NEW AGE OF COMMERCIAL VENDORS OF ONLINE LIBRARY PRODUCTS AND SERVICES POSES PROBLEMS AND SOLUTIONS

The information age has brought a good number of commercial vendors into the electronic library space that are plying their wares to college and university students, faculty, and staff.

Questia, for instance, bills itself as "the world’s largest online collection of complete books and journal articles, searchable by word, phrase, concept, author, or topic." Additionally, Questia provides online tools to write notes, highlight passages, create footnotes and bibliographies, and more.

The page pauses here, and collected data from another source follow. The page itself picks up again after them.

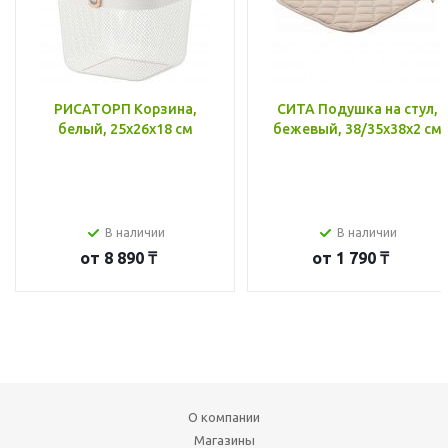
РИСАТОРП Корзина,
СИТА Подушка на стул,
белый, 25x26x18 см
бежевый, 38/35x38x2 см
В наличии
В наличии
от
8 890 ₸
от
1 790 ₸
О компании
Магазины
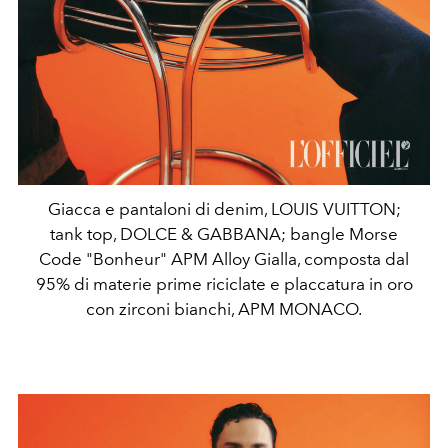
Giacca e pantaloni di denim, LOUIS VUITTON;
tank top, DOLCE & GABBANA; bangle Morse
Code "Bonheur" APM Alloy Gialla, composta dal
95% di materie prime riciclate e placcatura in oro
con zirconi bianchi, APM MONACO.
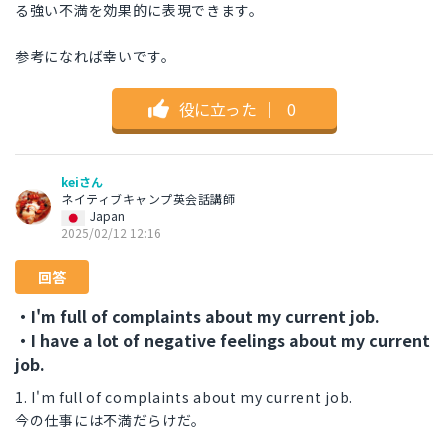
る強い不満を効果的に表現できます。
参考になれば幸いです。
役に立った
｜
0
keiさん
ネイティブキャンプ英会話講師
Japan
2025/02/12 12:16
回答
・I'm full of complaints about my current job.
・I have a lot of negative feelings about my current
job.
1. I'm full of complaints about my current job.
今の仕事には不満だらけだ。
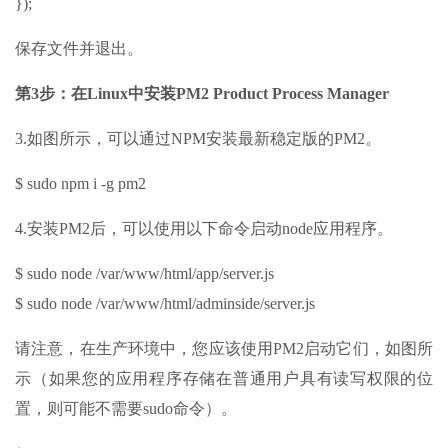
});
保存文件并退出。
第3步：在Linux中安装PM2 Product Process Manager
3.如图所示，可以通过NPM安装最新稳定版的PM2。
$ sudo npm i -g pm2
4.安装PM2后，可以使用以下命令启动node应用程序。
$ sudo node /var/www/html/app/server.js
$ sudo node /var/www/html/adminside/server.js
请注意，在生产环境中，您应该使用PM2启动它们，如图所
示（如果您的应用程序存储在普通用户具有读写权限的位
置，则可能不需要sudo命令）。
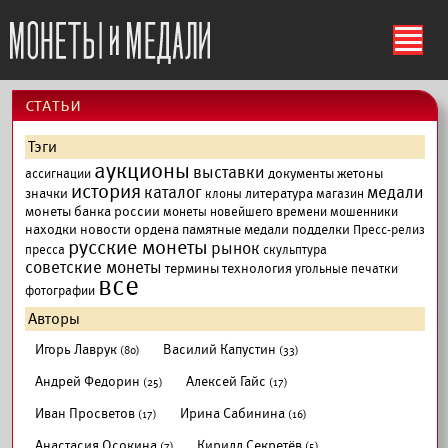
ś
cтатьи
Тэги
аукционы
выставки
документы
жетоны
ассигнации
история
каталог
медали
значки
литература
клоны
магазин
монеты банка россии
монеты новейшего времени
мошенники
находки
новости
ордена
памятные медали
подделки
Пресс-релиз
русские монеты
рынок
пресса
скульптура
советские монеты
термины
технология
угольные печатки
все
фотографии
Авторы
Игорь Лаврук
Василий Капустин
(80)
(33)
Андрей Федорин
Алексей Гайс
(25)
(17)
Иван Просветов
Ирина Сабинина
(17)
(16)
Анастасия Осокина
Кирилл Секретёв
(7)
(5)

XanEdu is another commercial vendor worth noting. XanEdu, which is a division of ProQuest (a leading provider of information and content to academic libraries) claims to have "everything you need - an exhaustive, ever-growing collection of digitized content, online CoursePack editing tools, research applications and assistance, copyright clearance services, a myriad of print productions options, and expert CoursePack development support."

Fee or Free?

In a paper written by Manager of eServices at St. John’s University Library Brian Mikesell, titled "Fee or Free? New Commercial Services are Changing the Equation," which was presented at the Tenth Off-Campus Library Services Conference held in April last year, Mikesell states the following:

"Online full-text research services. . . are targeting faculty and undergraduates directly, offering them library-like services for a fee. This has caused a great deal of negative response in the library community, because these companies seem to be trying to compete with and undercut freely available library services."

With XanEdu, for instance, a distance learning faculty member can use one of XanEdu’s services by going online to create a CoursePak of copyright-cleared electronic readings and resources for his or her class that enrolled students would be required to purchase for a fee, similar to purchasing a textbook for a class. This kind of service is similar to what an online library services department could also supply to that same faculty member through the resources the library already has purchased and licensed, which are typically funded by pre-paid student fees.

"The students are already paying for the resources that we provide, so if a faculty member is asking them to pay for a CoursePak through Xanedu [that could have been created by the school library], they are paying twice," says Mikesell in a recent interview with Educational Pathways.

Another issue that comes into play is that, in some cases, online library services personnel can be ineffective in providing XanEdu-like services in a timely fashion because of staffing and resource-allocation problems.

"That also puts us [higher education libraries] in an untenable position," says Mikesell. "If we aren’t providing things that people want, then they are going to go elsewhere. So we do think that we have a stake in this."

Mikesell claims that higher education libraries need to be highly cognizant of both the limits and advantages of all the library products and services provided by a growing list of commercial vendors.

In that spirit, below is a list of online-library-oriented products and services culled from Mikesell’s paper as well as from some of our own research, with brief abstracts taken from their Web sites. (This is by no means an exhaustive list):

Docutek Information Systems
Flagship product, Docutek ERes, is a Web-based electronic reserves system in use on more than 300 campuses worldwide.

DSpace
A newly developed digital repository created to capture, distribute and preserve the intellectual output of MIT (not a commercial vendor).

ebrary
Provides unique database collections that combine technology with more than 20,000 books and other authoritative documents.

EzProxy
An easy to setup and easy to maintain program for providing users with remote access to Web-based licensed databases.

NetLibrary
Leading provider of eBooks for academic, corporate, public and school libraries. Recently became a division of the Online Computer Library Center (OCLC), a non-profit that provides computer-based cataloging, reference, resource sharing and preservation services to 41,000 libraries.

QuestionPoint
A collaborative reference service the Library of Congress and OCLC worked together to develop, with input from participating members of the Global Reference Network.